Few Europeans entered the Lodge by choice, except during one hour each night when it became an active brothel for the local garrison. There were almost as many slave women as men in the Lodge, sometimes more. A couple from the Slave Lodge could get permission to be placed on the ‘marriage list’, but the Dutch Reformed Church never sanctioned or even recorded such slave marriages. Slaves owned by the colonists were not permitted to marry until 1823.
Mortality for the slaves of the Lodge was high. Throughout the period of slavery there was a clear excess of deaths and runaways over births among the Lodge slaves. It was nothing short of a demographic sinkhole.
Some of the slaves in private hands qualified as artisans. The three leading trades were those of mason, blacksmith and carpenter. Most of the owners lived in Table Valley and owned small businesses there.
Life was particularly tough for slaves who worked on the farms near Cape Town that were intensively cultivated, with wine, wheat, rye and barley being the predominant crops. Hard work throughout the year was the slaves’ lot. So indispensable was slave labour to these farms that it was generally thought the economy would collapse if slavery were abolished.
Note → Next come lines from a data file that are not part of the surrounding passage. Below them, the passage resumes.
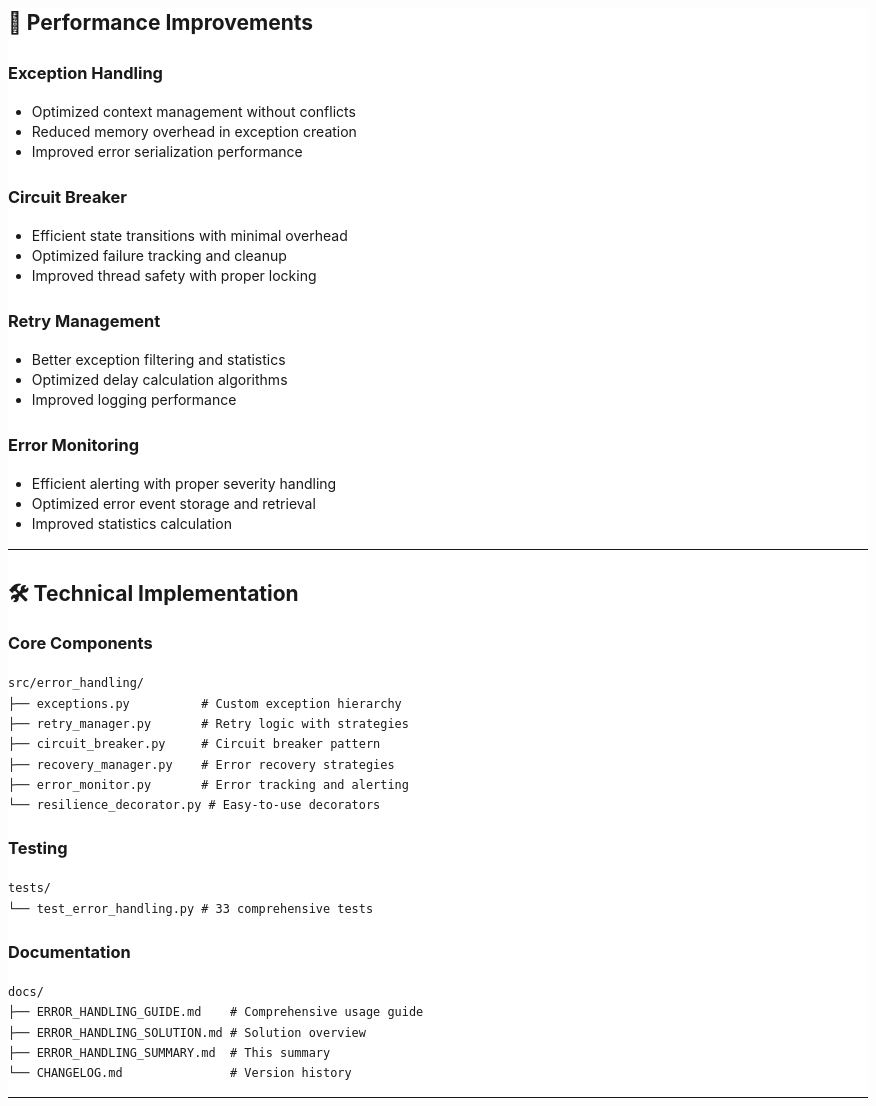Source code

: 
## 🚀 **Performance Improvements**

### **Exception Handling**
- Optimized context management without conflicts
- Reduced memory overhead in exception creation
- Improved error serialization performance

### **Circuit Breaker**
- Efficient state transitions with minimal overhead
- Optimized failure tracking and cleanup
- Improved thread safety with proper locking

### **Retry Management**
- Better exception filtering and statistics
- Optimized delay calculation algorithms
- Improved logging performance

### **Error Monitoring**
- Efficient alerting with proper severity handling
- Optimized error event storage and retrieval
- Improved statistics calculation

---

## 🛠 **Technical Implementation**

### **Core Components**
```
src/error_handling/
├── exceptions.py          # Custom exception hierarchy
├── retry_manager.py       # Retry logic with strategies
├── circuit_breaker.py     # Circuit breaker pattern
├── recovery_manager.py    # Error recovery strategies
├── error_monitor.py       # Error tracking and alerting
└── resilience_decorator.py # Easy-to-use decorators
```

### **Testing**
```
tests/
└── test_error_handling.py # 33 comprehensive tests
```

### **Documentation**
```
docs/
├── ERROR_HANDLING_GUIDE.md    # Comprehensive usage guide
├── ERROR_HANDLING_SOLUTION.md # Solution overview
├── ERROR_HANDLING_SUMMARY.md  # This summary
└── CHANGELOG.md               # Version history
```

---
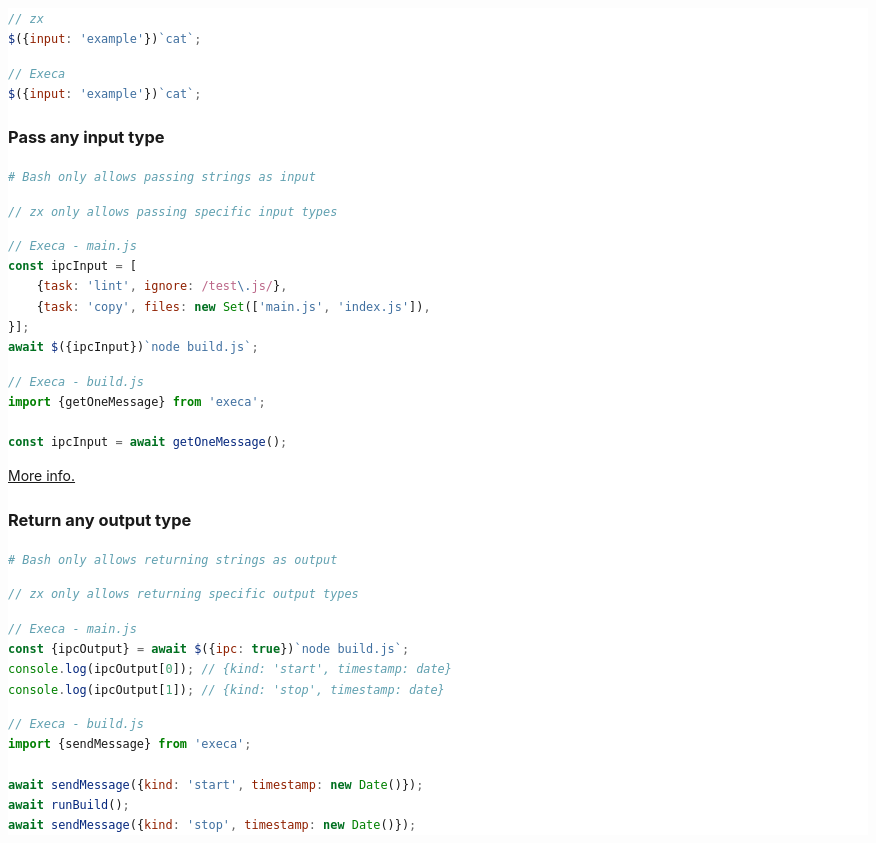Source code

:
 ```js
// zx
$({input: 'example'})`cat`;
```

```js
// Execa
$({input: 'example'})`cat`;
```

### Pass any input type

```sh
# Bash only allows passing strings as input
```

```js
// zx only allows passing specific input types
```

```js
// Execa - main.js
const ipcInput = [
	{task: 'lint', ignore: /test\.js/},
	{task: 'copy', files: new Set(['main.js', 'index.js']),
}];
await $({ipcInput})`node build.js`;
```

```js
// Execa - build.js
import {getOneMessage} from 'execa';

const ipcInput = await getOneMessage();
```

[More info.](ipc.md#send-an-initial-message)

### Return any output type

```sh
# Bash only allows returning strings as output
```

```js
// zx only allows returning specific output types
```

```js
// Execa - main.js
const {ipcOutput} = await $({ipc: true})`node build.js`;
console.log(ipcOutput[0]); // {kind: 'start', timestamp: date}
console.log(ipcOutput[1]); // {kind: 'stop', timestamp: date}
```

```js
// Execa - build.js
import {sendMessage} from 'execa';

await sendMessage({kind: 'start', timestamp: new Date()});
await runBuild();
await sendMessage({kind: 'stop', timestamp: new Date()});
```
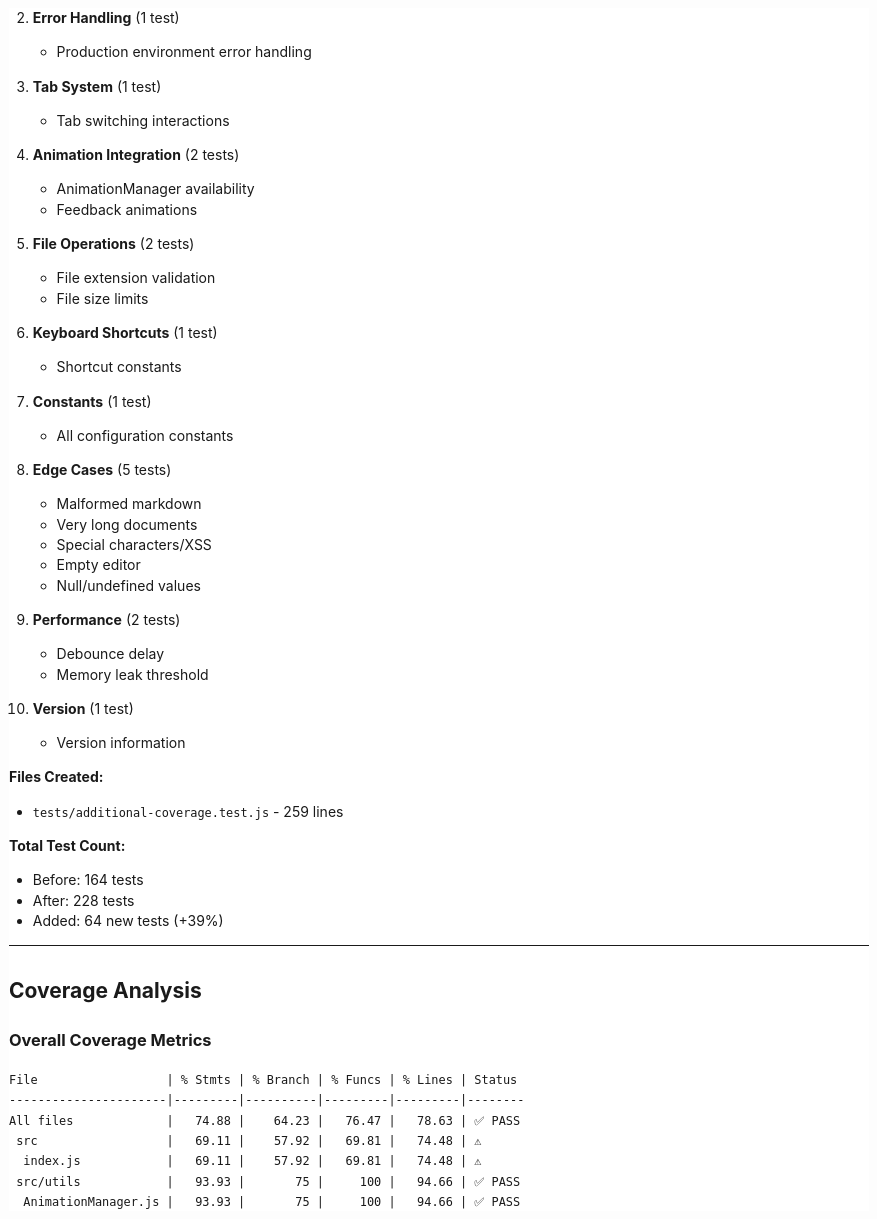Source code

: 2. **Error Handling** (1 test)
   - Production environment error handling

3. **Tab System** (1 test)
   - Tab switching interactions

4. **Animation Integration** (2 tests)
   - AnimationManager availability
   - Feedback animations

5. **File Operations** (2 tests)
   - File extension validation
   - File size limits

6. **Keyboard Shortcuts** (1 test)
   - Shortcut constants

7. **Constants** (1 test)
   - All configuration constants

8. **Edge Cases** (5 tests)
   - Malformed markdown
   - Very long documents
   - Special characters/XSS
   - Empty editor
   - Null/undefined values

9. **Performance** (2 tests)
   - Debounce delay
   - Memory leak threshold

10. **Version** (1 test)
    - Version information

**Files Created:**
- `tests/additional-coverage.test.js` - 259 lines

**Total Test Count:**
- Before: 164 tests
- After: 228 tests
- Added: 64 new tests (+39%)

---

## Coverage Analysis

### Overall Coverage Metrics

```
File                  | % Stmts | % Branch | % Funcs | % Lines | Status
----------------------|---------|----------|---------|---------|--------
All files             |   74.88 |    64.23 |   76.47 |   78.63 | ✅ PASS
 src                  |   69.11 |    57.92 |   69.81 |   74.48 | ⚠️
  index.js            |   69.11 |    57.92 |   69.81 |   74.48 | ⚠️
 src/utils            |   93.93 |       75 |     100 |   94.66 | ✅ PASS
  AnimationManager.js |   93.93 |       75 |     100 |   94.66 | ✅ PASS
```
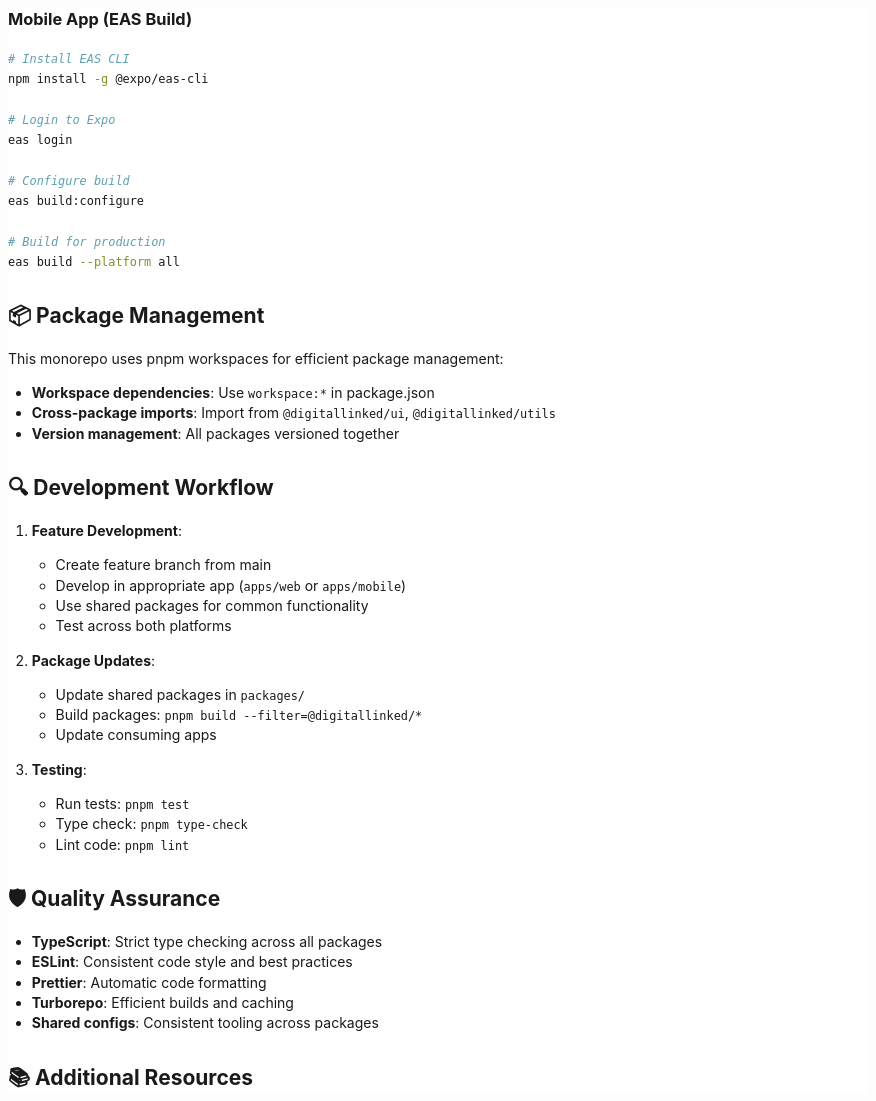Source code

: ### Mobile App (EAS Build)
```bash
# Install EAS CLI
npm install -g @expo/eas-cli

# Login to Expo
eas login

# Configure build
eas build:configure

# Build for production
eas build --platform all
```

## 📦 Package Management

This monorepo uses pnpm workspaces for efficient package management:

- **Workspace dependencies**: Use `workspace:*` in package.json
- **Cross-package imports**: Import from `@digitallinked/ui`, `@digitallinked/utils`
- **Version management**: All packages versioned together

## 🔍 Development Workflow

1. **Feature Development**:
   - Create feature branch from main
   - Develop in appropriate app (`apps/web` or `apps/mobile`)
   - Use shared packages for common functionality
   - Test across both platforms

2. **Package Updates**:
   - Update shared packages in `packages/`
   - Build packages: `pnpm build --filter=@digitallinked/*`
   - Update consuming apps

3. **Testing**:
   - Run tests: `pnpm test`
   - Type check: `pnpm type-check`
   - Lint code: `pnpm lint`

## 🛡️ Quality Assurance

- **TypeScript**: Strict type checking across all packages
- **ESLint**: Consistent code style and best practices
- **Prettier**: Automatic code formatting
- **Turborepo**: Efficient builds and caching
- **Shared configs**: Consistent tooling across packages

## 📚 Additional Resources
Slaves lived out their lives on wine and wheat farms, separated from each other and rarely visiting the few towns and villages of the
interior. Katie Jacobs, a slave born in the Malmesbury district in the nineteenth century, was separated from her Malagasy-speaking mother by sale to an owner in the next valley and neither saw nor heard from her again. There were also a few slaves to be found on extensive sheep and cattle farms that the colonists carved out in the eighteenth century. Typically on such a farm, an overseer or the son of the owner supervised a few Khoikhoi herdsmen, or a few older slaves who had been ‘farmed out’ would be there on their own. Here they lived out their lives in great isolation.